Monday, May 22, 2006

When a founder is not a saint...

I don’t know the details of the cases and, to be honest, I don’t want to. But finally it looks as if the Vatican has made a decisive move on the long running case of Fr Marciel Maciel, the founder of the Legionaries of Christ:

The Vatican Press Office released the following communiqué today, May 19, 2006. This is an English translation of the Italian original.

COMMUNIQUE OF THE PRESS OFFICE OF THE HOLY SEE

In reference to news reports diffused concerning the person of the Founder of the Legionaries of Christ, the Reverend Fr. Marcial Maciel Degollado, the Press Office of the Holy See communicates the following:
Beginning in 1998, the Congregation for the Doctrine of the Faith received accusations, already in part made public, against the Reverend Fr. Marcial Maciel Degollado, founder of the Congregation of the Legionaries of Christ, for offenses reserved to the exclusive competence of the dicastery. In 2002, the Reverend Maciel published a declaration for denying the accusations and for expressing his displeasure at the offense provoked by some ex-members of the Legionaries of Christ. In 2005, for reasons of advanced age, the Reverend Maciel withdrew himself from the office of Superior General of the Congregation of the Legionaries of Christ.

All these elements were the object of mature examination on the part of the Congregation for the Doctrine of the Faith, and, in accordance with the motu proprio “Sacramentorum sanctitatis tutela” promulgated April 30, 2001, by the Servant of God John Paul II, the then-Prefect of the Congregation for the Doctrine of the Faith, His Eminence Cardinal Joseph Ratzinger, authorized an investigation of the accusations. In the meantime, the death of Pope John Paul II happened and the election of Cardinal Ratzinger as the new Pontiff.

After having submitted the results of the investigation to an attentive study, the Congregation for the Doctrine of the Faith, under the guide of its new Prefect, His Eminence Cardinal William Levada, decided – taking account of the advanced age of the Reverend Maciel and his delicate health – to renounce any canonical process and to invite the Father to a reserved life of prayer and penance, renouncing every public ministry. The Holy Father has approved these decisions.

Independently of the person of the Founder, the worthy apostolate of the Legionaries of Christ and the Regnum Christi Association is recognized with gratitude.

[Original Text: Italian]

Lots more news and reflections can be found on the Websites of the National Catholic Reporter , Amy Welborn, and Sandro Magister.

While noting that the Vatican Communiqué does not (in so many words) declare Fr Maciel guilty of the accusations that have been brought against him, I think the important point in the Vatican Communiqué however is that last: Independently of the person of the Founder, the worthy apostolate of the Legionaries of Christ and the Regnum Christi Association is recognized with gratitude.”

The point is that too often, religious orders and movements (eg. Legionaries of Christ, Opus Dei) have assumed that their founders must be saints for the simple reason that they did such monumentally excellent and saintly work in founding the order or movement in question.

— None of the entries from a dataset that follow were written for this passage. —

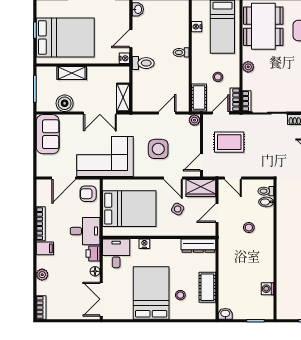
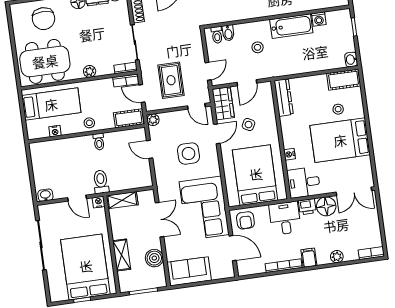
toilet: (181, 52) -> (99, 142), moved
stool: (218, 77) -> (89, 123), moved
shelving: (123, 97) -> (122, 200), moved
door: (217, 213) -> (247, 83), hinge flipped
bathtub: (264, 262) -> (291, 26), added
floor lamp: (95, 271) -> (326, 206), width x1.89, depth x1.89
cot: (207, 287) -> (344, 80), moved

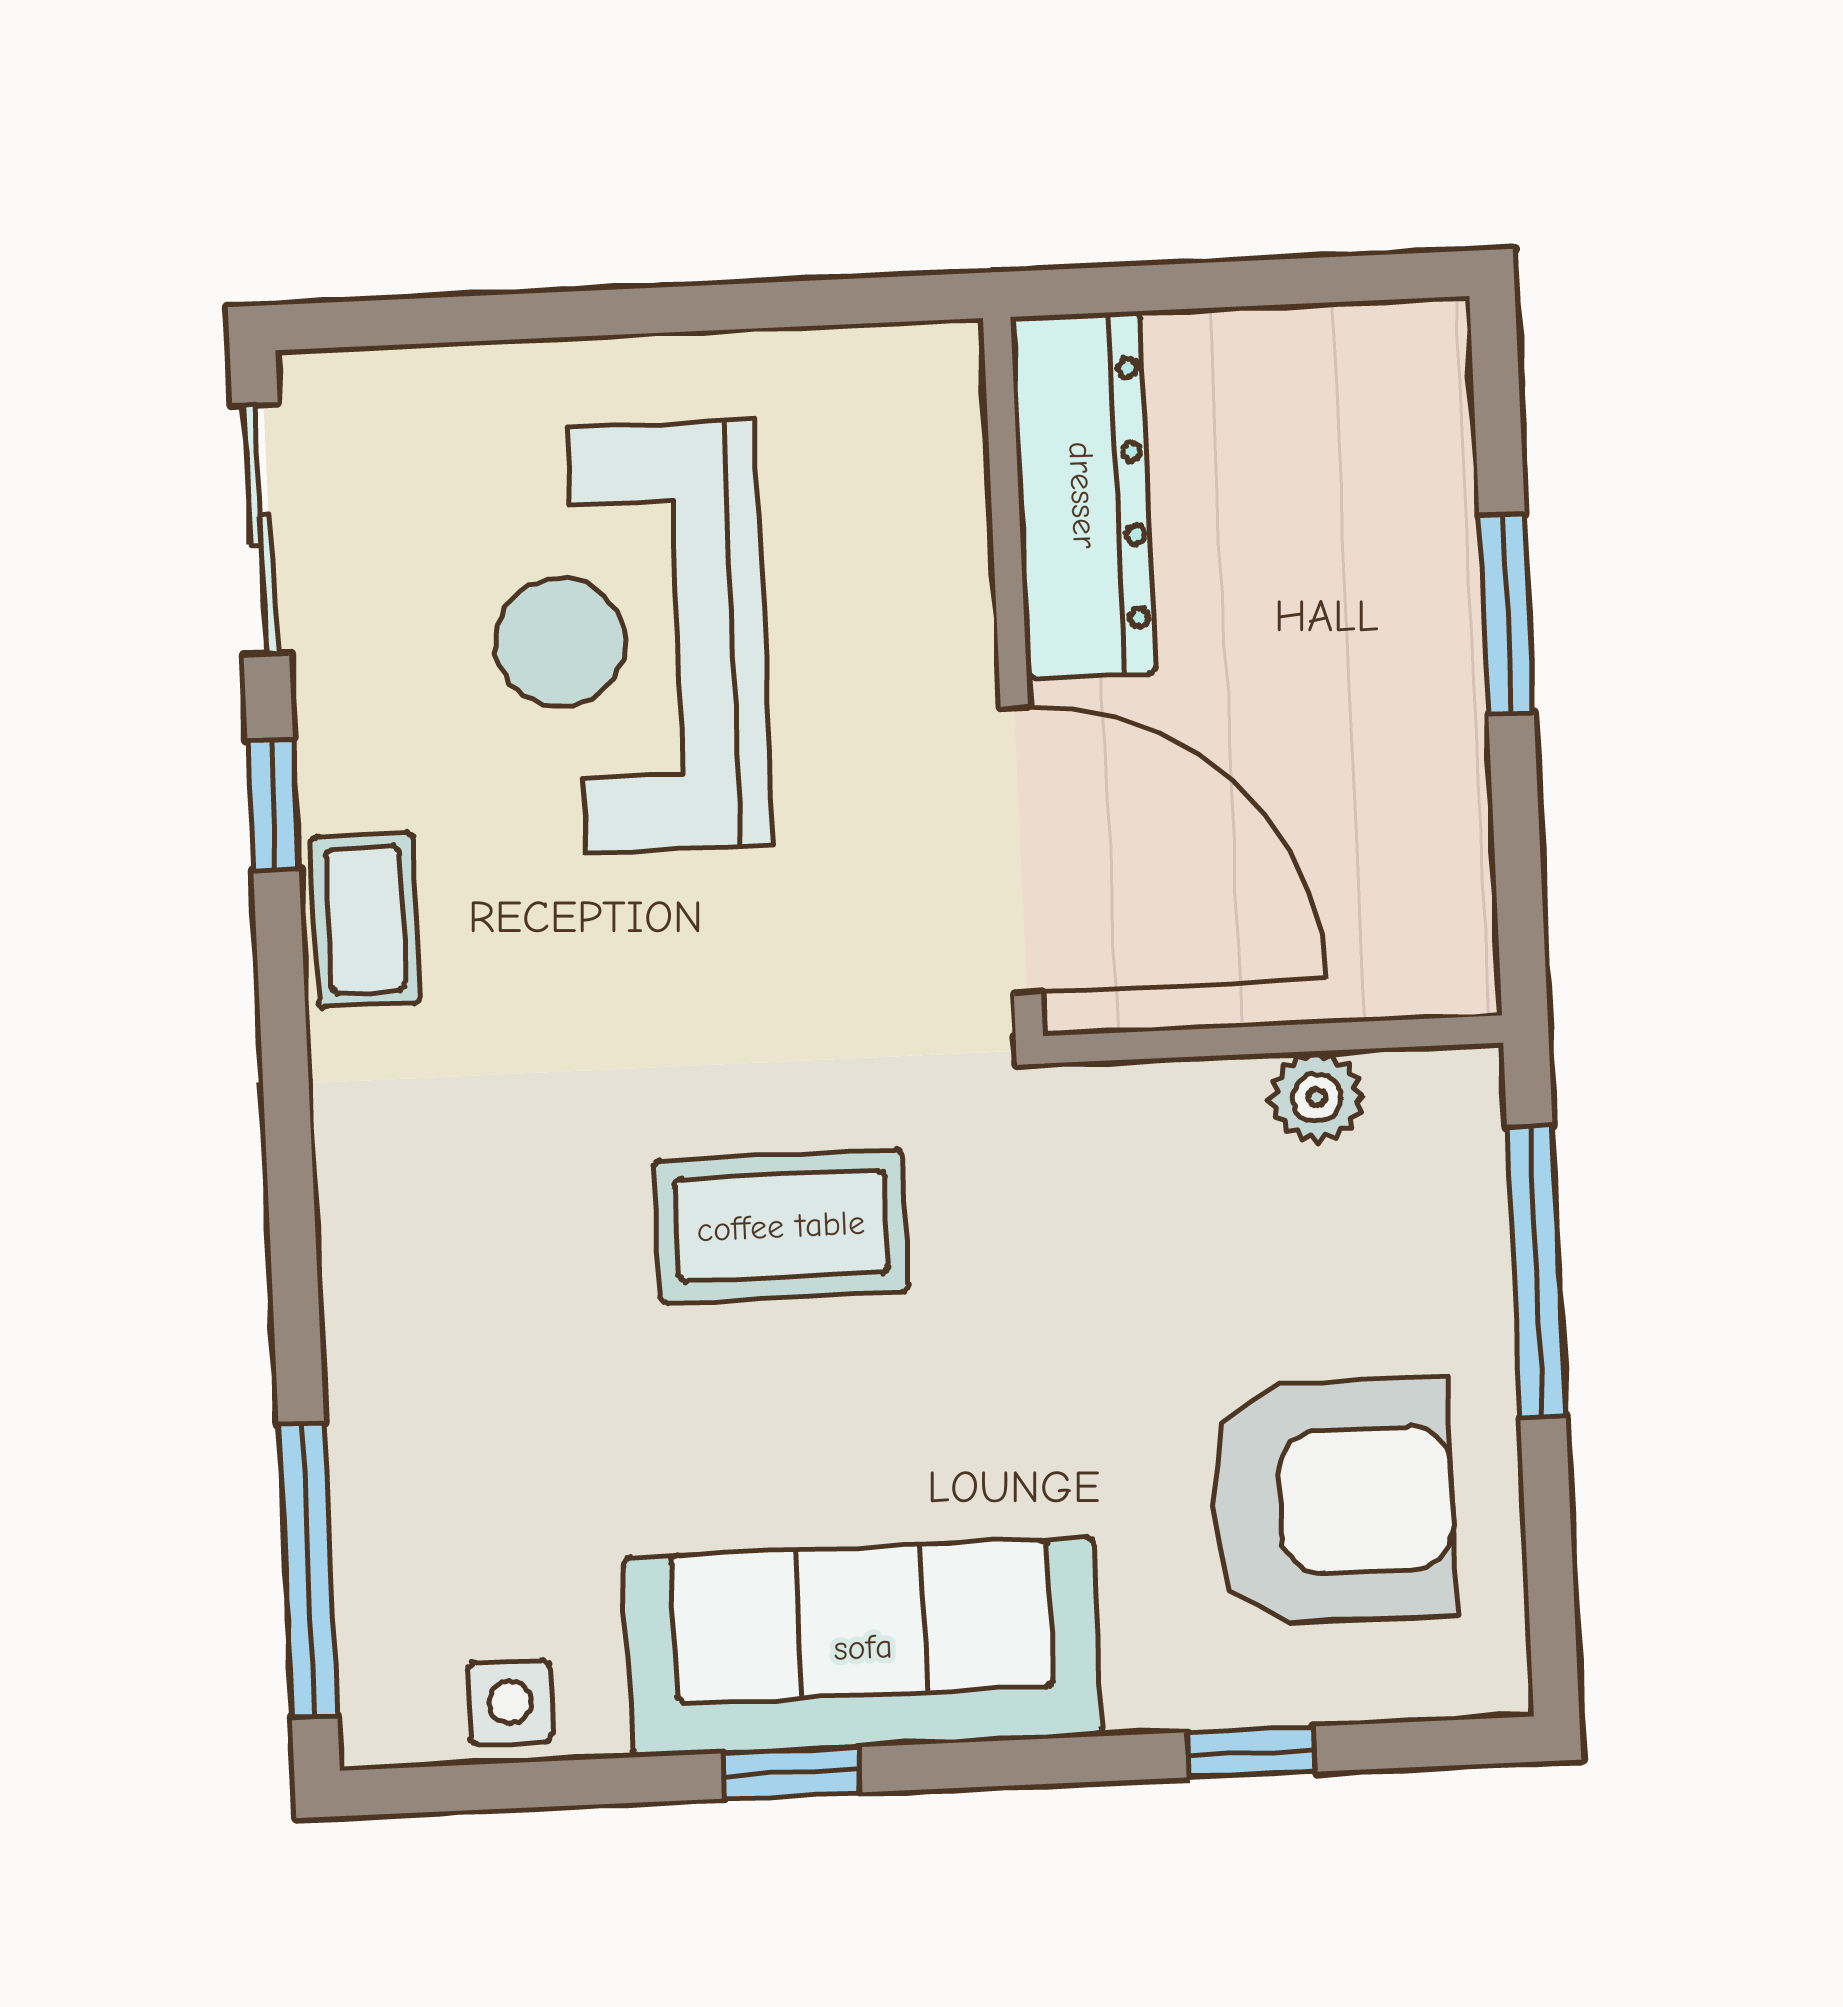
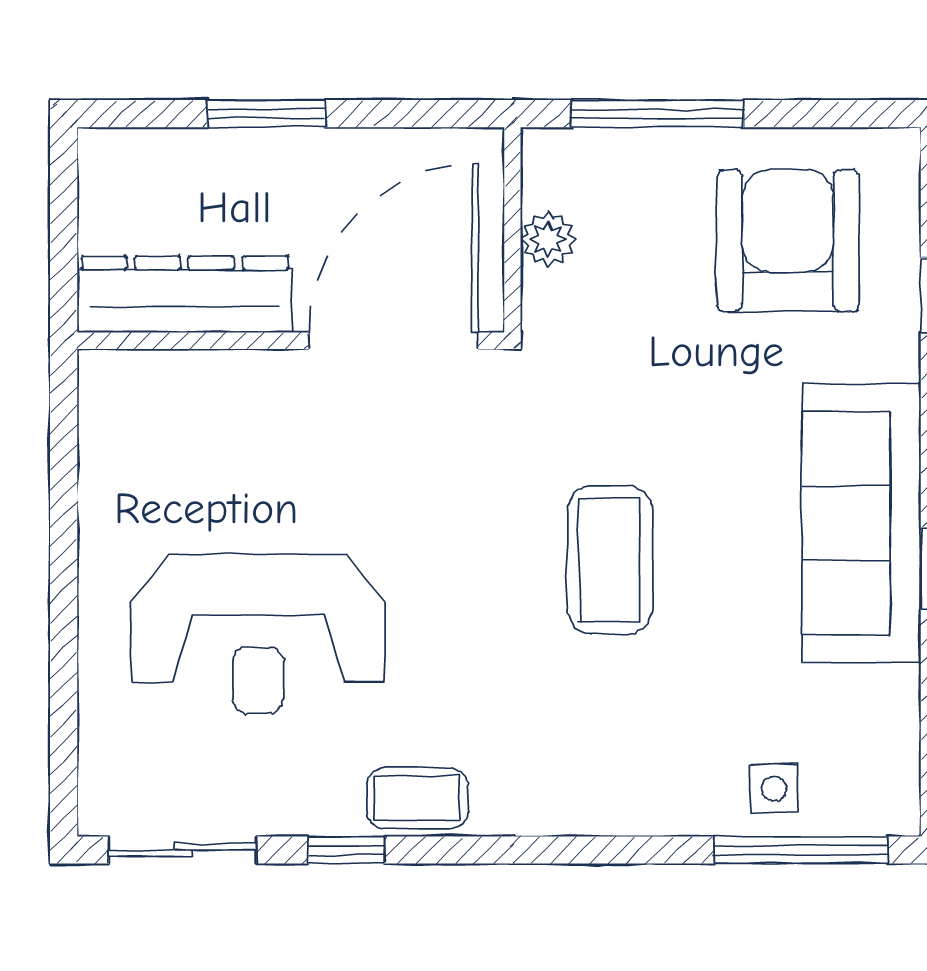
dresser: (1083, 495) -> (185, 294), moved
wall: (1013, 677) -> (291, 341), moved
door: (1021, 850) -> (393, 341), moved
side table: (510, 1702) -> (774, 789), moved

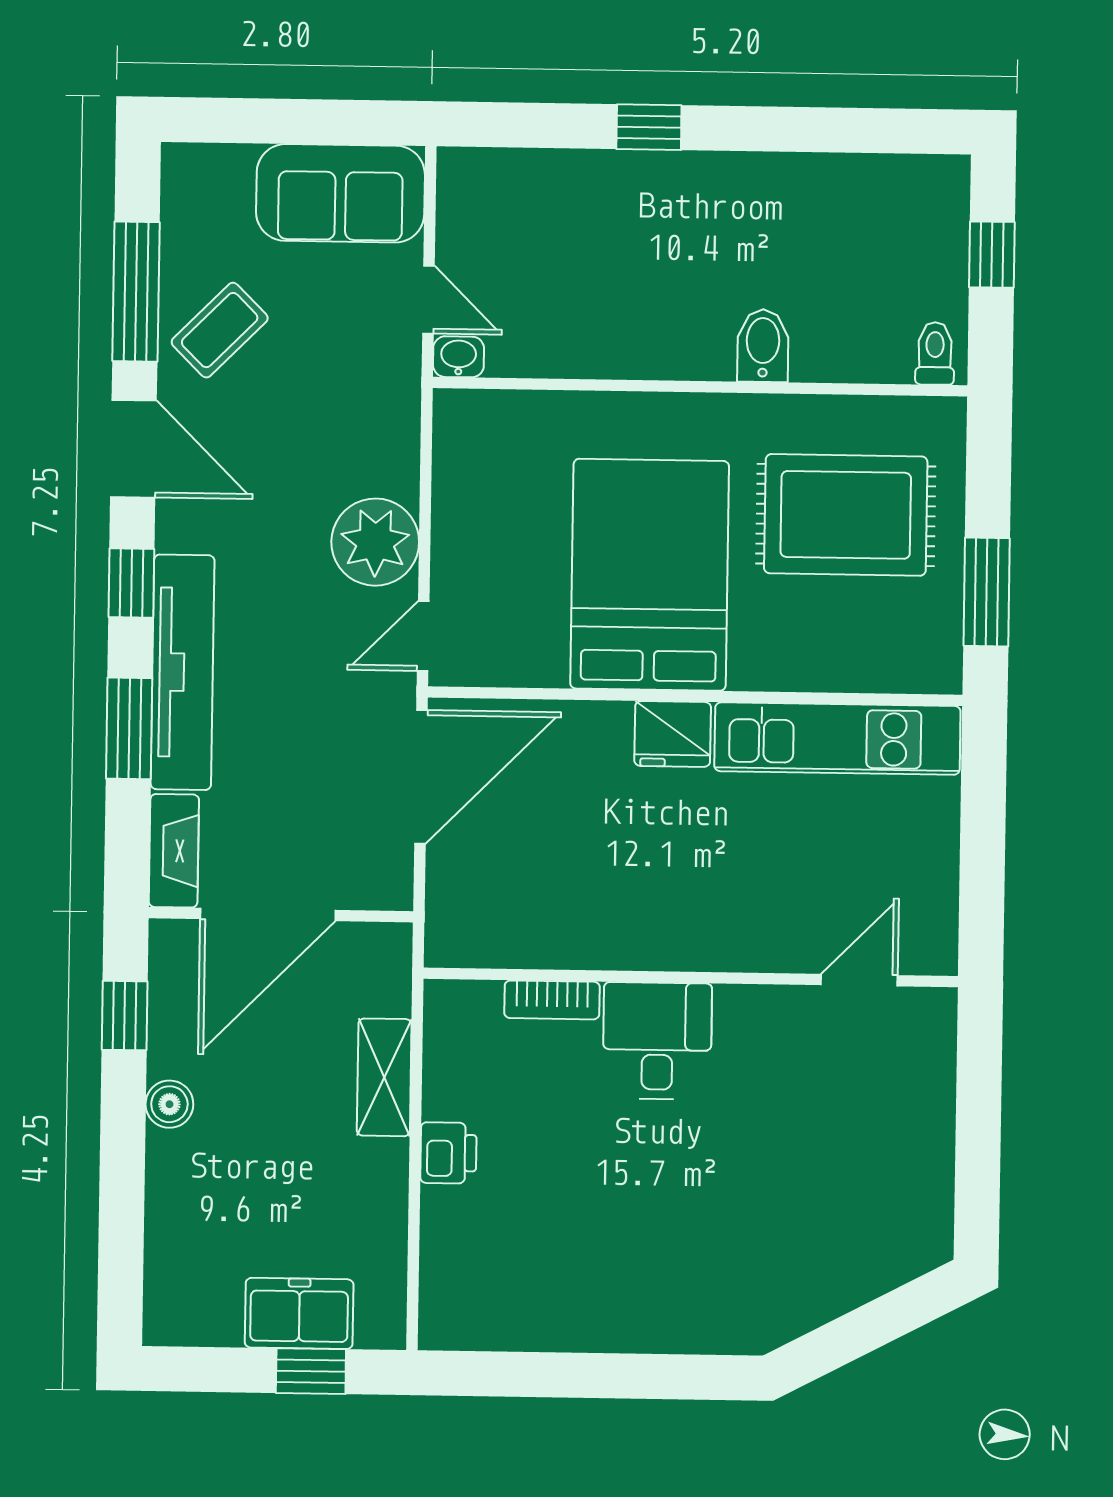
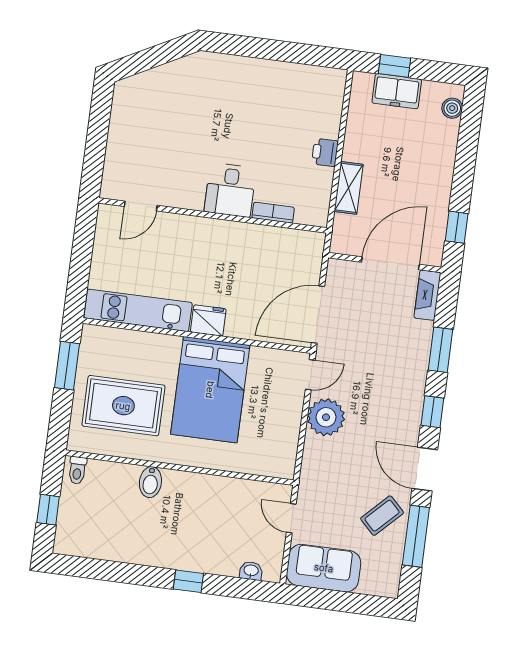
washbasin: (459, 357) -> (251, 571), moved, turned 180
tv unit: (183, 672) -> (415, 371), removed
boiler: (169, 1104) -> (452, 108), moved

On the other hand, there are always many others who are ready to point out with glee the moral and personal failings of the founders with the hope that the order/movement itself (eg. Legionaries of Christ, Opus Dei) will be brought into disrepute and rendered ineffectual.

Let us always be clear on this: being a sinner—even a very wicked one—doesn’t mean that God can't use you for a saintly purpose. God can—and does—work with the most amazingly rotten raw-material to build his holy Church. That’s a point that is awfully close to the very heart of the Christian gospel.

Papa Benny, almost 40 years ago, wrote in “Introduction to Christianity” that:

"The Church is not called "holy" in the Creed because her members, collectively and individually, are holy, sinless men... The sharpest critics of the Church in our time secretly live on this dream and, when they find it disappointed, bang the door fo the house shut again and denouce it as deceit... The holiness of the Church consists in that power of sanctification which God exerts in her in spite of human sinfulness."

Shortly after this passage, he goes on:

"God has drawn sin to himself, made it his lot, and so revealed what true "holiness" is: not separation, but union; not judgement, but redeeming love. Is the Church not simply the continuation of God's deliberate plunge into human wretchedness? ...Is there not revealed in the unholy holiness of the Church, as opposed to man's expectation of purity, God's true holiness, which is love, love that does not keep its distance in a sort of aristocratic untouchable purity but mixes with the dirt of the world, in order thus to overcome it?"

Let he who is without sin cast the first stone.